= Bushy Fork, North Carolina =

Bushy Fork is an unincorporated community in Person County, North Carolina. As of 2020, it has a population of 2,336. Its proximity is associated with the historical Henry-Vernon House built in 1854.

==Geography==
Bushy Fork is located at -79.086401 Longitude and 36.3079175 Latitude. It exists on an elevation of -32808 ft (-10000 m). It is 3.7 miles northwest of Hurdle Mills by way of Charlie Long Road and 4.2 miles by way of the Robert Whitfield, Union Grove Church and Hurdle Mills Roads.

==Demographics==
69% of Bushy Fork township residents have lived in the same house for five consecutive years. 33% of residents lived in Person County. 66% of residents have lived in different counties within the state. Statistics report a 3.5% of unmarried couples. 0.2% of couples are of the same sex. A statistic taken of housing units reports 746 of homes include a single detachment unit while a secondary majority of housing includes 225 mobile homes. 21 homes have two detachment units and 16 homes have 3 or 4 detachment units. The Median worth of mobile homes is reported to be $63,900. 188 residents in Bushy Fork have a mortgage. Around 58 of residents have 2 mortgages. A figure of 17 residents have a home equity loan. At least 178 existing houses do not have a mortgage. 72% of residents owned their homes while the remaining 28% of residents rent. The median home value is around $185,800 and median rent is around $1,086.

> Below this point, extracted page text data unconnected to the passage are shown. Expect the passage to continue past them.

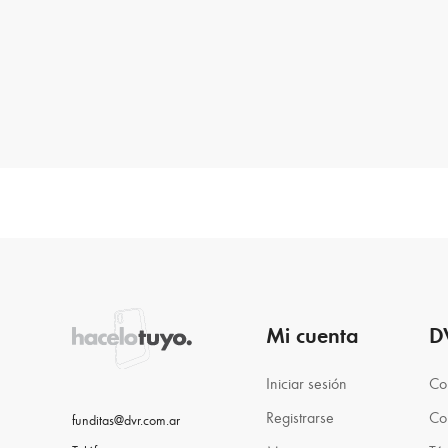
Mi cuenta
D
Iniciar sesión
Co
Registrarse
Co
funditas@dvr.com.ar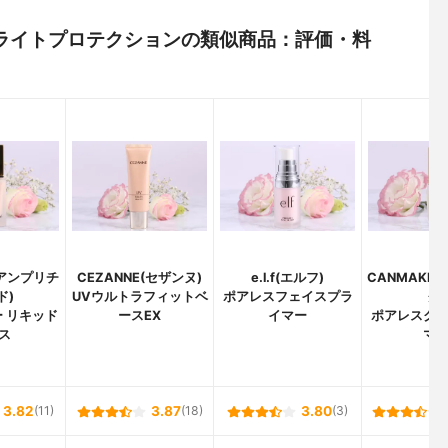
UVブライトプロテクションの類似商品：評価・料
e(アンプリチ
CEZANNE(セザンヌ)
e.l.f(エルフ)
CANMAKE
ド)
UVウルトラフィットベ
ポアレスフェイスプラ
ク)
 リキッド
ースEX
イマー
ポアレスク
ス
マ
3.82
(11)
3.87
(18)
3.80
(3)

18% of residents are aged 65 and over. 17% are between ages 55 and 64. 13% are between the ages of 35 and 44 and 12% are between the ages of 25 and 34. Only 8% of residents are between the ages of 18 and 24. Children between 10 and 17 years of age average at 7% and children no older than 10 years comprise 17% of the population. Residents with less than a high school diploma make up only 13% of the population. Residents with a High school diploma or equivalent comprise 32% and 36% of residents have some college or an associate degree. 12% of residents have a bachelor's degree and only 7% of residents have a master's degree or higher.

==Education==
Bushy Fork is served by the Person County School system. Learning sites include:
- Early Intervention & Family Services
- Earl Bradsher Preschool
- Person County Schools Virtual Academy
- Stories Creek Elementary School
- Woodland Elementary School
- Helena Elementary School
- Oak Lane Elementary School
- North Elementary School
- North End Elementary School
- South Elementary School
- Northern Middle School
- Southern Middle School
- Person Early College for Innovation & Leadership
- Person High School
- Person County Learning Academy

Bushy Fork is also served by the Caswell County School District, which includes Bartlett Yancey High School.